The Future Investment Initiative Institute hosts ‘Davos in the Desert’, a crucial plank in Saudi’s strategy / Image: Getty

What about gay tourists? Can two men or two women share a hotel room and travel as a couple? Can unmarried couples visit? ‘Yes. Everyone is welcome,’ Hamidaddin says without hesitation. ‘We never ask private, personal questions.’ He adds: ‘Like any other country, we simply expect visitors to respect our culture and follow the public rules of conduct.’ That means no public displays of affection between couples – gay or straight – which is the norm across the Gulf states. Women do not have to wear an abaya.

You might think that such sentiments are window dressing, disingenuous even. But judging by the social revolution under way on the streets, it’s very real.
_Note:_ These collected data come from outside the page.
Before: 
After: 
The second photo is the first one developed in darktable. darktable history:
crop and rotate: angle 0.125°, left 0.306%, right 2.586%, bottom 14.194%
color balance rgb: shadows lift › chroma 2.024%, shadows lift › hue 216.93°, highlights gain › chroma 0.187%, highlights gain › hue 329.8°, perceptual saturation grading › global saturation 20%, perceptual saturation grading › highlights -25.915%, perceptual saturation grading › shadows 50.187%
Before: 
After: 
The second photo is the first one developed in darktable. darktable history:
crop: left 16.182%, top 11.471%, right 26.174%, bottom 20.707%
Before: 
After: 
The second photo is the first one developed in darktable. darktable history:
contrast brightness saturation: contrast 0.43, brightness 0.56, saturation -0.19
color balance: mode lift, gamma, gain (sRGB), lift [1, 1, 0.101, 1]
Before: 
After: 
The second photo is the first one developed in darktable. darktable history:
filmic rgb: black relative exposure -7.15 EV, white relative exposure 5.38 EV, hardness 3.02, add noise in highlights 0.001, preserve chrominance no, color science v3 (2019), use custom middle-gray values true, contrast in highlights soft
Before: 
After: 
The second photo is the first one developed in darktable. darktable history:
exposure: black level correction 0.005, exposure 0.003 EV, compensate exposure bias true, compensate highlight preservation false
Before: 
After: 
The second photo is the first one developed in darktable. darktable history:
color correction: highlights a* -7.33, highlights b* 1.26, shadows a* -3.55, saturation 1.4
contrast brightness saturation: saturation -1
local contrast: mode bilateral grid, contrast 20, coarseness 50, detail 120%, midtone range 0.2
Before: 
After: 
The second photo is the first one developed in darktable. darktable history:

There were plenty of openly gay delegates on stage at Davos in the Desert in October, and gay artists regularly perform in the kingdom. The crown prince has stripped the fearsome religious police of their powers to harass and arrest anyone they thought was not behaving in a suitably devout manner in public. He has repealed laws that had severely restricted women’s opportunities to work and had banned them from driving, and from travelling, working and socialising freely with men.

[See also: How the UAE’s approach to tax is evolving]

Take a stroll in the Cenomi U Walk mall in Riyadh and it looks like any mall in any of the other Gulf states. There’s music, some dancing, entertainment – from movies to bowling – and young men and women socialise freely, many wearing Western dress. None of this was possible as recently as six years ago. When I ask young Saudis how they feel about all the changes, one tells me: ‘We’re a giant who has been asleep and we are waking up.’ Many describe themselves as ‘not Generation Z, but generation MBS’.

There are still plenty of ifs and buts. The crown prince is young and critics say he can be rash. His administration can be thin-skinned, to put it mildly. In 2022 a Saudi court sentenced a Leeds University medical student, Salma al-Shehab, to 34 years in prison over criticism of the Saudi leadership on her social media accounts, having arrested her when she visited the kingdom in 2021.

Generation MBS

Saudi leaders have in the past tended not to engage in public with the kingdom’s detractors, but in a remarkably candid interview with Fox News in September – his first in English – the crown prince confronted his critics head-on. He conceded that Khashoggi’s death ‘was a mistake, painful’. He said he was ‘reforming the security system to be sure these kinds of mistakes do not happen again’. He has denied US suggestions that he personally ordered the hit. He went on to say he is reforming the country’s outdated laws, including those covering criticism of the regime. ‘Do we have bad laws? Yes. Are we changing that? Yes,’ he said.

One law that has not been changed is the ban on alcohol, but many suspect it will gradually be lifted in tourist hotels. ‘Were there quite a few boozy parties on yachts just a few hundred yards offshore after the Formula One race in Jeddah earlier this year,’ one local hotelier asks rhetorically. ‘That is the first step.’

[See also: Introducing Spear’s Magazine: Issue 90]

As Saudi Arabia invests more in tourism and sports, the question is: is the crown prince ‘for real’? Those who work with him insist he will not row back on his social and economic vision.

‘He wants progress every day,’ says Jerry Inzerillo, who masterminds the $65 billion Diriyah Gate new city for 100,000 people. ‘He gives us everything but sleep.’ International observers praise his handling of the war in Gaza. ‘He has signalled his support for Palestinians as he must to send the right signals to “the Arab street” but has backed the US and other nations’ efforts to stop the conflict spreading,’ says one Washington-based political analyst.

Could Saudi Arabia combine economic reforms on the scale of China in the past three decades with the social reforms on the scale of post-apartheid South Africa? It is one of the biggest and most compelling questions of the next 30 years, and right now few would bet against MBS pulling it off.